I have no idea what the condo is worth but maintenance fee of $570/month is pretty high. This amount is in addition to what you'd pay for taxes.


----------



## Sampson (Apr 3, 2009)

You'll want to investigate the condo fees further. Such high fees from a presumably newer building (looking at exterior condition) can be a very bad sign. It could mean that there are repairs that require funding in the near future, or the condo reserve fund is underfunded.

Condo fees will also be higher with more common areas, swimming pools, elevators, gyms etc, but if that building doesn't have those, you'll want to check it out.

If you plan on making an offer, make sure your realtor gets copies of the condo board AGM and normal meetings, get a copy of the last condo reserve fund study, financial audits, annual budgets and all other pertinent documents. Then carefully read through them and make sure there aren't any major problems/repairs in the works.


----------



## MoneyGal (Apr 24, 2009)

Slightly OT: one of the problems I have with condo fees (or perhaps I should phrase that as one of the issues I see with condo fees) is that when you own a home, you can make your own choices about repairing and renovating, including delaying or not undertaking those repairs. 

However, when you are a condo owner, those choices are largely out of your control - you are required to essentially fund a reserve fund for the corporation to draw on for repairs. 

I'm not suggesting it is a *good* idea to delay or avoid repairs to a house or any other building -- I just think of condo fees as not just forced savings, but savings over which you personally have little control.


----------



## HaroldCrump (Jun 10, 2009)

IOW, it's a slush fund for the property management company - part of it finances its overheads and the other part must be disappearing under "expense" accounts of certain nature.
When the properties are new, relatively few repairs would be required.
By the time a property ages enough to require regular and heavy maintenance, the fees would anyway have gone by several times in the meantime.
For a new-ish complex, the fees are just another form of "tax" - one more person/agency to dip into your pocket.


----------



## Cal (Jun 17, 2009)

The asking price is probably reasonable....not that I would pay that much for a 1 bedroom.....
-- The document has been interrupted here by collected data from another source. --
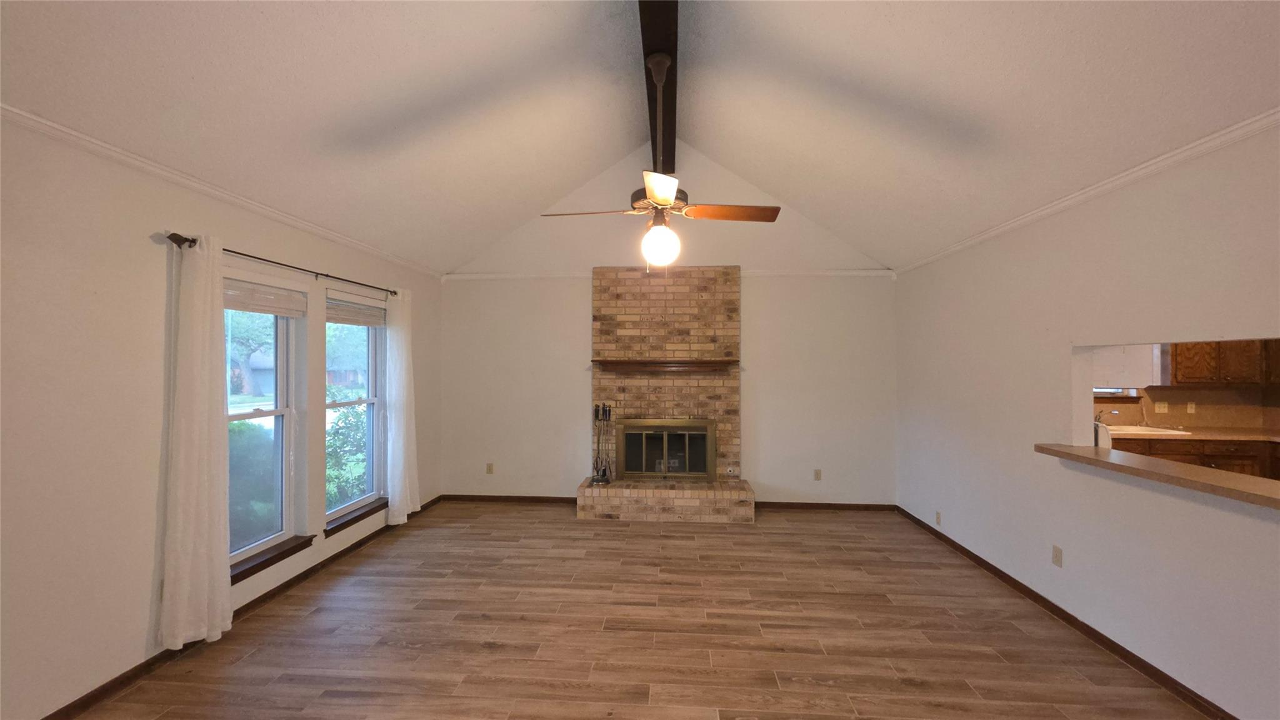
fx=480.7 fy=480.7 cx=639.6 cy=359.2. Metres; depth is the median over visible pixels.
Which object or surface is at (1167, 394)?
kitchen wall
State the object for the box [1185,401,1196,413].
wall socket
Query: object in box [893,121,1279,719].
right wall
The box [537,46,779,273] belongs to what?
ceiling fan
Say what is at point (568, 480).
back wall
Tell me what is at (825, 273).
crown molding
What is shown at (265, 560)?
window sill
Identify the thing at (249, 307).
window blind
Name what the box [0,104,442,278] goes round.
left crown molding
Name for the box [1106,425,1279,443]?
kitchen countertop
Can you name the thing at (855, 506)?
baseboard
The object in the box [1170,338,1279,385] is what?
upper cabinet
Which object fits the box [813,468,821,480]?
wall socket
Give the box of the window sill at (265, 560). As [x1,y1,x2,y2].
[230,534,318,582]
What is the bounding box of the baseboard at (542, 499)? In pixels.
[438,493,580,503]
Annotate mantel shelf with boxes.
[591,359,739,371]
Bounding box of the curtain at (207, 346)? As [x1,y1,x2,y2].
[158,232,232,649]
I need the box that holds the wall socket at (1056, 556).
[1051,545,1063,567]
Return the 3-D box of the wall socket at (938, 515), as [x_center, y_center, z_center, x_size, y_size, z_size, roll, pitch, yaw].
[2.633,1.400,4.252,0.013,0.120,0.073,0,0,4]
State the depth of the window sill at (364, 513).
4.00 m
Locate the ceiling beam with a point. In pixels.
(672, 49)
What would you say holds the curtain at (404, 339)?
hanging from the curtain rod
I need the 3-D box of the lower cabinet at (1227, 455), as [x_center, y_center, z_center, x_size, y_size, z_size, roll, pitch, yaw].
[5.427,1.175,4.710,2.720,0.873,0.633,0,0,4]
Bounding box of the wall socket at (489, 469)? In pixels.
[485,462,493,473]
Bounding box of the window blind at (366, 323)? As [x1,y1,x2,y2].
[325,298,385,326]
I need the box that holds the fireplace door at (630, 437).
[615,418,715,479]
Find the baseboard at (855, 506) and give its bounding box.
[751,500,896,510]
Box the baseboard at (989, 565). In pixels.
[895,505,1234,719]
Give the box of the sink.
[1104,424,1193,436]
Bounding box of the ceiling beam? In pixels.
[639,0,681,173]
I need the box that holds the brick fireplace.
[574,263,754,523]
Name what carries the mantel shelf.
attached to the brick fireplace
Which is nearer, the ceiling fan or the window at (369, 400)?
the ceiling fan
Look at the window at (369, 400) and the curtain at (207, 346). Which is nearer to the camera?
the curtain at (207, 346)
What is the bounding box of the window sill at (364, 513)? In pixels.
[323,498,388,535]
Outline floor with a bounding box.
[63,500,1213,719]
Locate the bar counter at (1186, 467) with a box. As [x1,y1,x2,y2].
[1033,441,1279,509]
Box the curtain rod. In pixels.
[163,230,402,298]
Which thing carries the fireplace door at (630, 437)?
in the brick fireplace
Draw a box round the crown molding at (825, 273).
[443,268,892,279]
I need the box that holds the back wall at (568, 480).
[436,138,896,509]
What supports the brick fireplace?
on the floor
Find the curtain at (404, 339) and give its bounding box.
[384,286,420,525]
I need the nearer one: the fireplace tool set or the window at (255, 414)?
the window at (255, 414)
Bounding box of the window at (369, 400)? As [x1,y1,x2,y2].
[322,291,384,523]
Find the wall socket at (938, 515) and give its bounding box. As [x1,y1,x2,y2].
[934,510,942,525]
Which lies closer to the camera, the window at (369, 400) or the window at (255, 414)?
the window at (255, 414)
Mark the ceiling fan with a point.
(663, 193)
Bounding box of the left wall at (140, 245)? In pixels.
[0,111,441,719]
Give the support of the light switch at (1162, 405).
attached to the kitchen wall at (1167, 394)
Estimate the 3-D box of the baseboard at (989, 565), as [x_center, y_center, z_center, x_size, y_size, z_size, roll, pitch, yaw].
[2.500,1.542,2.132,0.015,0.079,6.486,0,0,4]
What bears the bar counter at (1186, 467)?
attached to the right wall at (1132, 229)
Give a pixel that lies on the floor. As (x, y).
(429, 533)
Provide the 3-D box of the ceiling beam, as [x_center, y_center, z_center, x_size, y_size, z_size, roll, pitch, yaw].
[0.054,-1.926,2.199,0.223,0.238,6.248,0,0,4]
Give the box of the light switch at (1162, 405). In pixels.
[1154,401,1168,413]
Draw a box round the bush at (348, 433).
[323,397,370,507]
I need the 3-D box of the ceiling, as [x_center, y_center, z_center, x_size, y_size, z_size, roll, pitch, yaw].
[0.263,-1.640,2.136,6.034,1.093,6.712,0,0,4]
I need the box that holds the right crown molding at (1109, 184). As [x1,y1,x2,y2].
[891,105,1279,274]
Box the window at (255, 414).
[223,282,301,569]
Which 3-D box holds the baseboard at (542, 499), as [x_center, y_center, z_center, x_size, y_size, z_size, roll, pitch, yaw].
[-1.415,1.558,5.368,1.655,0.079,0.015,0,0,4]
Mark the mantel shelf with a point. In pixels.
(709, 364)
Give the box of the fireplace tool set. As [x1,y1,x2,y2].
[590,401,615,483]
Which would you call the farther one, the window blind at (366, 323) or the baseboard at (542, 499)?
the baseboard at (542, 499)
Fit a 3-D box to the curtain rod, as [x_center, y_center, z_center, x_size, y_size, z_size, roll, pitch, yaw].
[-2.387,-0.630,3.524,0.124,0.066,2.150,0,0,4]
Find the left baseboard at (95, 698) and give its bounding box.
[41,497,442,719]
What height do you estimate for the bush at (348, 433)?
1.550 m
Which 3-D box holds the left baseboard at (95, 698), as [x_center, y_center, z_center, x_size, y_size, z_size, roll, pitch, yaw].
[-2.524,1.534,2.288,0.014,0.083,6.798,0,0,4]
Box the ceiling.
[0,0,1279,273]
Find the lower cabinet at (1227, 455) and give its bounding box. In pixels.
[1110,436,1279,480]
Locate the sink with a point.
(1167, 430)
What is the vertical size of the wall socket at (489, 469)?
0.124 m
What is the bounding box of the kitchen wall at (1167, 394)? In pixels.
[1091,339,1279,432]
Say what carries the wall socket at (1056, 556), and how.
attached to the right wall at (1132, 229)
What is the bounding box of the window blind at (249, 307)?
[222,278,306,316]
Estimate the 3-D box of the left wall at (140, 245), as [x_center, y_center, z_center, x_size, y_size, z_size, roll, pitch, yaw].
[-2.638,0.267,2.407,0.169,2.621,6.780,0,0,4]
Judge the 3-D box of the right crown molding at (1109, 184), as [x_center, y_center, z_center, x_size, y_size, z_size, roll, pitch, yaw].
[2.521,-0.951,2.018,0.055,0.066,6.477,0,0,4]
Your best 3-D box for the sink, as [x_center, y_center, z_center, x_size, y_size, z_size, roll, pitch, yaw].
[5.067,0.807,4.968,0.796,0.174,0.521,0,0,4]

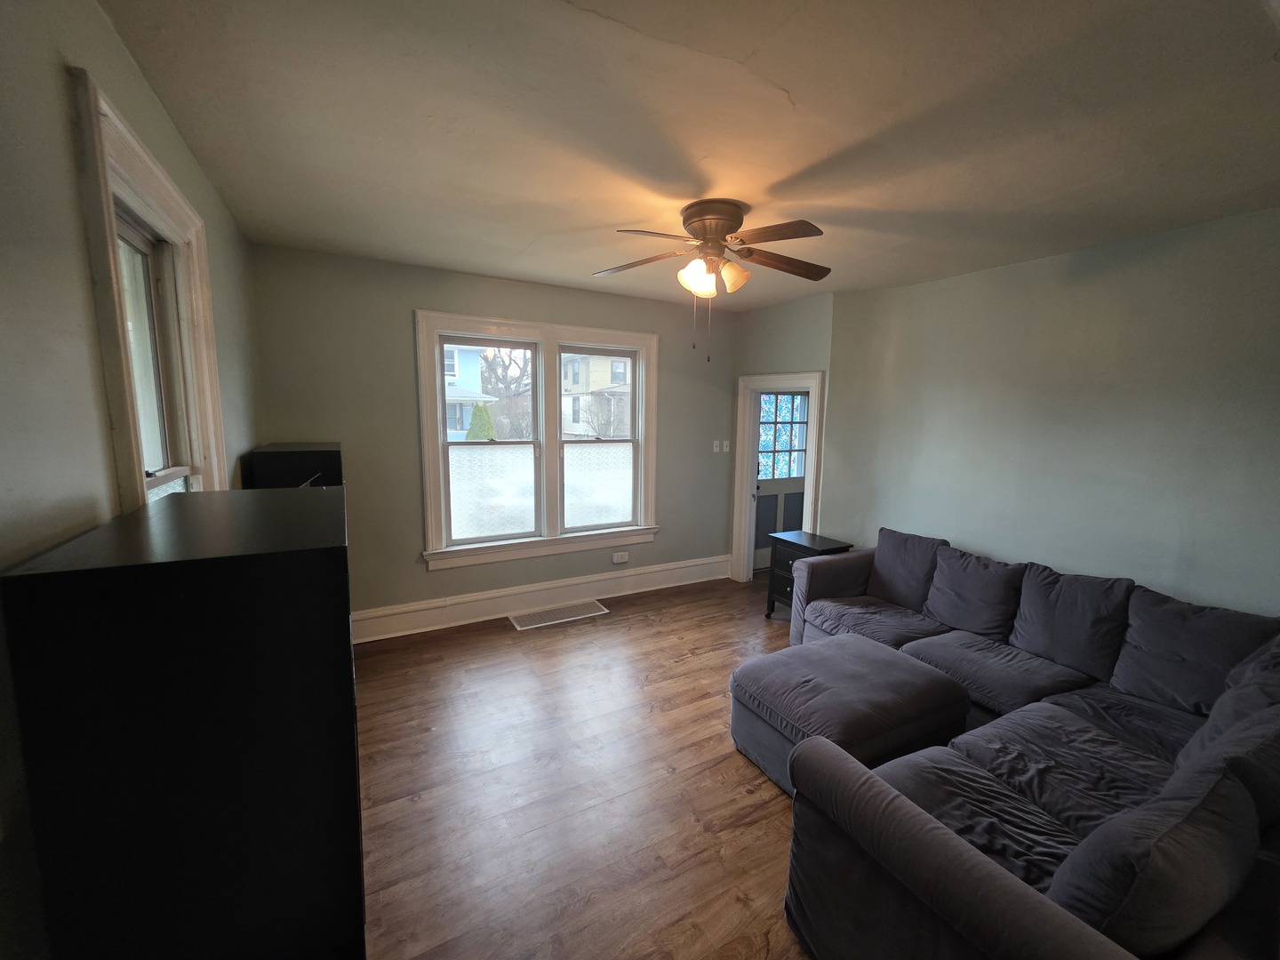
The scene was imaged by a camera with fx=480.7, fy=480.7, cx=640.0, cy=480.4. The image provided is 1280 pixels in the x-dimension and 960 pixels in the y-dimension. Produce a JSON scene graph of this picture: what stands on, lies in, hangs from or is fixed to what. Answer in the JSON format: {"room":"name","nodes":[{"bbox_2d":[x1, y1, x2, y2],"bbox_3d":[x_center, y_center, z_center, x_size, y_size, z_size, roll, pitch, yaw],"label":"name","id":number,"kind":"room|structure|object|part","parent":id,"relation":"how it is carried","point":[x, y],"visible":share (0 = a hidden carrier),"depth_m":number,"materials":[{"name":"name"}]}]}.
{"room":"living room","nodes":[
{"label":"living room","id":0,"kind":"room"},
{"bbox_2d":[0,0,263,959],"bbox_3d":[-1.311,0.191,1.013,0.174,2.784,4.871,-3,9,-29],"label":"left wall","id":1,"kind":"structure","parent":0,"point":[112,44],"depth_m":0.99,"materials":[{"name":"paint"}]},
{"bbox_2d":[70,69,227,504],"bbox_3d":[-1.667,-0.167,1.649,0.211,1.693,1.000,-3,9,-29],"label":"left window","id":2,"kind":"structure","parent":1,"relation":"in","point":[181,205],"depth_m":1.63,"materials":[{"name":"white paint"}]},
{"bbox_2d":[249,242,737,631],"bbox_3d":[-0.755,-0.249,4.205,4.185,2.752,0.178,-3,9,-29],"label":"back wall","id":3,"kind":"structure","parent":0,"point":[401,342],"depth_m":3.58,"materials":[{"name":"paint"}]},
{"bbox_2d":[415,308,659,569],"bbox_3d":[-0.795,-0.351,4.183,2.070,1.932,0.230,-3,9,-29],"label":"double window","id":4,"kind":"structure","parent":3,"relation":"in","point":[557,541],"depth_m":4.11,"materials":[{"name":"white"}]},
{"bbox_3d":[-1.250,-0.322,4.033,0.852,1.730,0.102,-3,9,-29],"label":"sash","id":5,"kind":"part","parent":4,"relation":"part of","materials":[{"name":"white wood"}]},
{"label":"pane","id":6,"kind":"part","parent":4,"relation":"part of","materials":[{"name":"clear glass"}]},
{"bbox_3d":[-0.377,0.061,4.486,0.642,0.747,0.039,-3,9,-29],"label":"pane","id":7,"kind":"part","parent":4,"relation":"part of","materials":[{"name":"clear glass"}]},
{"bbox_3d":[-0.387,-0.395,4.441,0.826,1.742,0.108,-3,9,-29],"label":"sash","id":8,"kind":"part","parent":4,"relation":"part of","materials":[{"name":"white"}]},
{"bbox_2d":[352,553,728,642],"bbox_3d":[-0.742,1.003,4.273,3.866,0.206,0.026,-3,9,-29],"label":"baseboard","id":9,"kind":"structure","parent":3,"relation":"attached to","point":[504,604],"depth_m":4.11,"materials":[{"name":"white paint"}]},
{"bbox_2d":[611,550,629,563],"bbox_3d":[-0.185,0.723,4.525,0.154,0.090,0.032,-3,9,-29],"label":"wall socket","id":10,"kind":"object","parent":3,"relation":"attached to","point":[619,560],"visible":0.98,"depth_m":4.52,"materials":[{"name":"white plastic"}]},
{"bbox_2d":[711,440,720,452],"bbox_3d":[0.767,-0.348,4.911,0.069,0.122,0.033,-3,9,-29],"label":"light switch","id":11,"kind":"object","parent":3,"relation":"attached to","point":[716,450],"visible":0.99,"depth_m":4.91,"materials":[{"name":"white plastic"}]},
{"bbox_2d":[721,440,729,452],"bbox_3d":[0.878,-0.358,4.964,0.071,0.117,0.019,-3,9,-29],"label":"light switch","id":12,"kind":"object","parent":3,"relation":"attached to","point":[724,442],"visible":0.99,"depth_m":4.96,"materials":[{"name":"white plastic"}]},
{"bbox_2d":[353,571,815,959],"bbox_3d":[0.933,1.483,2.285,5.224,0.105,5.516,-3,9,-29],"label":"floor","id":13,"kind":"structure","parent":0,"point":[764,794],"depth_m":2.20,"materials":[{"name":"brown wood"}]},
{"bbox_2d":[0,483,363,959],"bbox_3d":[-1.055,0.778,1.352,0.478,1.448,0.950,-3,9,-29],"label":"black cabinet","id":14,"kind":"object","parent":13,"relation":"on","point":[348,630],"visible":1,"depth_m":0.90,"materials":[{"name":"black wood"}]},
{"bbox_2d":[241,442,343,488],"bbox_3d":[-2.006,0.483,2.917,0.396,1.386,0.764,-3,9,-29],"label":"black cabinet","id":15,"kind":"object","parent":13,"relation":"on","point":[284,460],"visible":0.3,"depth_m":2.53,"materials":[{"name":"black"}]},
{"bbox_2d":[510,600,608,629],"bbox_3d":[-0.698,1.141,4.118,0.786,0.009,0.331,-3,9,-29],"label":"floor vent","id":16,"kind":"object","parent":13,"relation":"in","point":[573,614],"visible":0.98,"depth_m":4.10,"materials":[{"name":"metal"}]},
{"bbox_2d":[764,530,855,621],"bbox_3d":[1.432,0.842,4.067,0.451,0.699,0.542,-3,9,-29],"label":"side table","id":17,"kind":"object","parent":13,"relation":"on","point":[812,539],"visible":0.46,"depth_m":4.03,"materials":[{"name":"black wood"}]},
{"bbox_2d":[728,632,971,796],"bbox_3d":[1.029,1.180,2.481,0.952,0.440,0.758,-3,9,-29],"label":"ottoman","id":18,"kind":"object","parent":13,"relation":"on","point":[876,662],"visible":0.87,"depth_m":2.29,"materials":[{"name":"grey fabric"}]},
{"bbox_2d":[767,526,1279,959],"bbox_3d":[1.519,0.986,2.255,2.555,0.893,2.463,-3,9,-29],"label":"sectional sofa","id":19,"kind":"object","parent":13,"relation":"on","point":[987,880],"visible":0.86,"depth_m":1.68,"materials":[{"name":"grey fabric"}]},
{"bbox_2d":[869,528,947,610],"bbox_3d":[1.868,0.615,3.392,0.277,0.485,0.524,-3,9,-29],"label":"back cushion","id":20,"kind":"object","parent":19,"relation":"on","point":[924,560],"visible":0.86,"depth_m":3.32,"materials":[{"name":"grey fabric"}]},
{"bbox_2d":[922,542,1025,641],"bbox_3d":[2.057,0.682,2.988,0.294,0.475,0.526,-3,9,-29],"label":"back cushion","id":21,"kind":"object","parent":19,"relation":"on","point":[963,625],"visible":0.98,"depth_m":2.91,"materials":[{"name":"grey fabric"}]},
{"bbox_2d":[1008,562,1135,680],"bbox_3d":[2.291,0.729,2.604,0.297,0.481,0.516,-3,9,-29],"label":"back cushion","id":22,"kind":"object","parent":19,"relation":"on","point":[1068,593],"visible":0.94,"depth_m":2.52,"materials":[{"name":"grey fabric"}]},
{"bbox_2d":[1049,750,1260,954],"bbox_3d":[1.298,0.942,1.226,0.639,0.411,0.252,-3,9,-29],"label":"sofa cushion","id":23,"kind":"object","parent":19,"relation":"on","point":[1164,835],"visible":0.89,"depth_m":1.08,"materials":[{"name":"fabric"}]},
{"bbox_2d":[1110,586,1279,712],"bbox_3d":[2.538,0.796,2.218,0.308,0.485,0.545,-3,9,-29],"label":"back cushion","id":24,"kind":"object","parent":19,"relation":"on","point":[1130,638],"visible":0.84,"depth_m":2.18,"materials":[{"name":"grey fabric"}]},
{"bbox_2d":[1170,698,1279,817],"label":"sofa cushion","id":25,"kind":"object","parent":19,"relation":"on","point":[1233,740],"visible":0.4,"depth_m":1.43,"materials":[{"name":"grey fabric"}]},
{"bbox_2d":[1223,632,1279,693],"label":"back cushion","id":26,"kind":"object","parent":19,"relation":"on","point":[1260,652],"visible":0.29,"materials":[{"name":"grey fabric"}]},
{"bbox_2d":[97,0,1279,307],"bbox_3d":[0.717,-1.347,2.072,4.560,0.116,5.394,-3,9,-29],"label":"ceiling","id":27,"kind":"structure","parent":0,"point":[793,79],"depth_m":1.68,"materials":[{"name":"paint"}]},
{"bbox_2d":[592,199,832,361],"bbox_3d":[0.370,-0.997,2.471,1.254,0.752,1.238,3,8,11],"label":"ceiling fan","id":28,"kind":"object","parent":27,"relation":"attached to","point":[703,229],"visible":0.99,"depth_m":2.37,"materials":[{"name":"brown metal"}]},
{"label":"blade","id":29,"kind":"part","parent":28,"relation":"part of","materials":[{"name":"brown wood"}]},
{"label":"blade","id":30,"kind":"part","parent":28,"relation":"part of","materials":[{"name":"brown wood"}]},
{"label":"shade","id":31,"kind":"part","parent":28,"relation":"part of","materials":[{"name":"glass"}]},
{"bbox_3d":[0.375,-1.269,2.505,0.298,0.253,0.320,-3,9,-29],"label":"motor housing","id":32,"kind":"part","parent":28,"relation":"part of","materials":[{"name":"brown metal"}]},
{"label":"shades","id":33,"kind":"part","parent":28,"relation":"part of","materials":[{"name":"glass"}]},
{"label":"shade","id":34,"kind":"part","parent":28,"relation":"part of","materials":[{"name":"glass"}]},
{"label":"fan blade","id":35,"kind":"part","parent":28,"relation":"part of","materials":[{"name":"brown wood"}]},
{"bbox_3d":[0.757,-1.138,2.527,0.557,0.051,0.265,-3,9,-29],"label":"fan blade","id":36,"kind":"part","parent":28,"relation":"part of","materials":[{"name":"brown wood"}]},
{"bbox_2d":[725,289,834,580],"bbox_3d":[1.321,-0.270,4.671,0.173,2.770,1.119,-3,9,-29],"label":"door wall","id":37,"kind":"structure","parent":0,"point":[793,305],"depth_m":4.34,"materials":[{"name":"paint"}]},
{"bbox_2d":[731,370,823,585],"bbox_3d":[1.356,0.058,4.667,0.267,2.084,0.982,-3,9,-29],"label":"door frame","id":38,"kind":"structure","parent":37,"relation":"attached to","point":[785,378],"depth_m":4.81,"materials":[{"name":"white paint"}]},
{"bbox_2d":[752,391,808,570],"bbox_3d":[1.552,0.005,5.355,0.840,2.009,0.123,-3,9,-29],"label":"door","id":39,"kind":"structure","parent":38,"relation":"in","point":[759,512],"depth_m":5.36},
{"bbox_3d":[1.559,-0.478,5.340,0.596,0.898,0.051,-3,9,-29],"label":"glass","id":40,"kind":"part","parent":39,"relation":"part of","materials":[{"name":"glass"}]},
{"bbox_2d":[817,208,1279,620],"bbox_3d":[2.694,0.007,2.851,0.188,2.739,4.243,-3,9,-29],"label":"right wall","id":41,"kind":"structure","parent":0,"point":[1254,232],"depth_m":2.82,"materials":[{"name":"paint"}]},
{"label":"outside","id":42,"kind":"structure","parent":0,"visible":0},
{"bbox_2d":[443,342,497,439],"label":"blue house","id":43,"kind":"structure","parent":42,"point":[449,378],"materials":[{"name":"blue paint"}]},
{"bbox_2d":[560,352,632,438],"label":"house","id":44,"kind":"structure","parent":42,"point":[605,378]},
{"label":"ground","id":45,"kind":"structure","parent":42,"visible":0},
{"bbox_2d":[466,401,495,439],"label":"shrub","id":46,"kind":"object","parent":45,"relation":"on","point":[481,410],"visible":0.4,"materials":[{"name":"green plant"}]},
{"bbox_2d":[480,344,533,434],"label":"bare tree","id":47,"kind":"object","parent":45,"relation":"on","point":[492,366],"visible":0.56,"materials":[{"name":"plant"}]}
]}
but the condo fee....$570 per month....thats $570 per month that could go towards your mortgage.


----------



## OhGreatGuru (May 24, 2009)

Real estate is only 'worth' what people are willing to pay for it. Given the location in the middle of downtown Toronto the price is not shocking. Condo fee seems high, but I have no idea what the going rate is for condos in that location. You might inquire further as to what services are included in that fee - parking for instance?


----------



## iherald (Apr 18, 2009)

The maintence fees are about 50c per square foot. Not amazing, but not terrible.


----------